WHAT YOU HAVE TO DO – Reproduce the records exactly. Leave the pictures out.

*** INPUT DATA

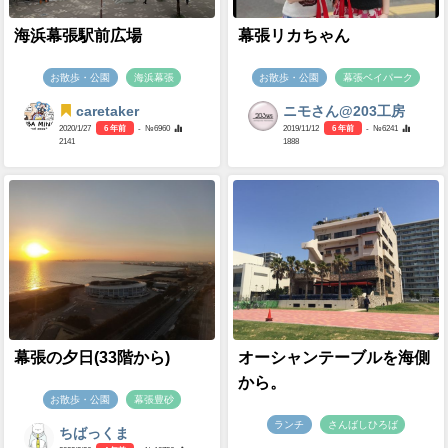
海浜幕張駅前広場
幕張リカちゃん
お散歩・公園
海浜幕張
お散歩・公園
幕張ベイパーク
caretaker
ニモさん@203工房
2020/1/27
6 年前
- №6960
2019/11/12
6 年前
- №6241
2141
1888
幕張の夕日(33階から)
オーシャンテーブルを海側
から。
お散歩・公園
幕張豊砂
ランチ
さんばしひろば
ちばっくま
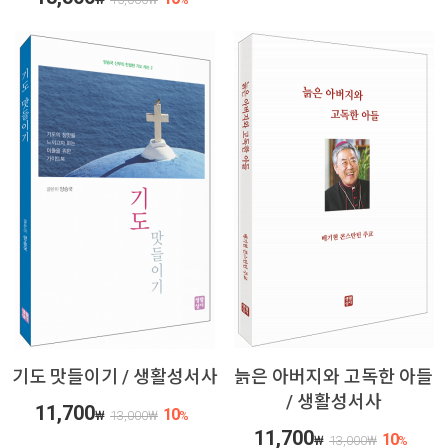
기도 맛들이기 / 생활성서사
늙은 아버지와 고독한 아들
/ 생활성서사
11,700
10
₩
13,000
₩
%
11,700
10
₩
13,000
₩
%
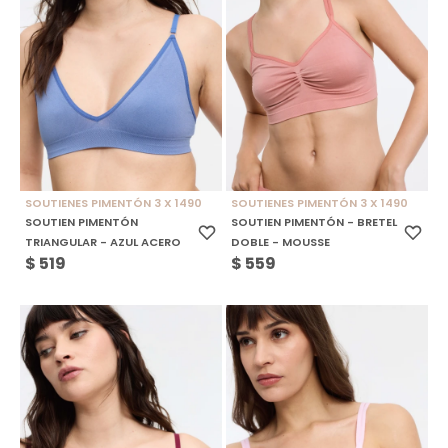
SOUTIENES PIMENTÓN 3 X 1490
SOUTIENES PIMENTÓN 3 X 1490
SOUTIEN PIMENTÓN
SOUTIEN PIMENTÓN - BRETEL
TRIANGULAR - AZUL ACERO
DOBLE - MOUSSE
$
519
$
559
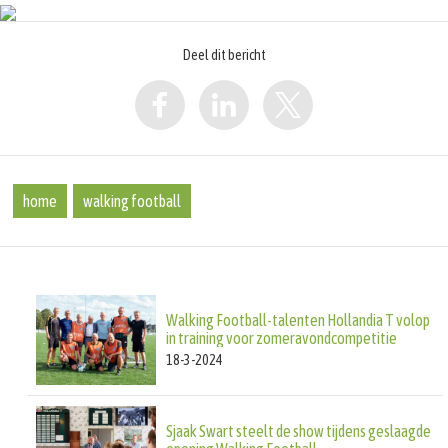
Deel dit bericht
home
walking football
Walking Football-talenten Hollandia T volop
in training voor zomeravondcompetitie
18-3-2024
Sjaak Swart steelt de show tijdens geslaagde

******

RESPONSE FOR THIS EXERCISE –
海浜幕張駅前広場
幕張リカちゃん
お散歩・公園
海浜幕張
お散歩・公園
幕張ベイパーク
caretaker
ニモさん@203工房
2020/1/27
6 年前
- №6960
2019/11/12
6 年前
- №6241
2141
1888
幕張の夕日(33階から)
オーシャンテーブルを海側
から。
お散歩・公園
幕張豊砂
ランチ
さんばしひろば
ちばっくま
기도 맛들이기 / 생활성서사
늙은 아버지와 고독한 아들
/ 생활성서사
11,700
10
₩
13,000
₩
%
11,700
10
₩
13,000
₩
%
SOUTIENES PIMENTÓN 3 X 1490
SOUTIENES PIMENTÓN 3 X 1490
SOUTIEN PIMENTÓN
SOUTIEN PIMENTÓN - BRETEL
TRIANGULAR - AZUL ACERO
DOBLE - MOUSSE
$
519
$
559
Deel dit bericht
home
walking football
Walking Football-talenten Hollandia T volop
in training voor zomeravondcompetitie
18-3-2024
Sjaak Swart steelt de show tijdens geslaagde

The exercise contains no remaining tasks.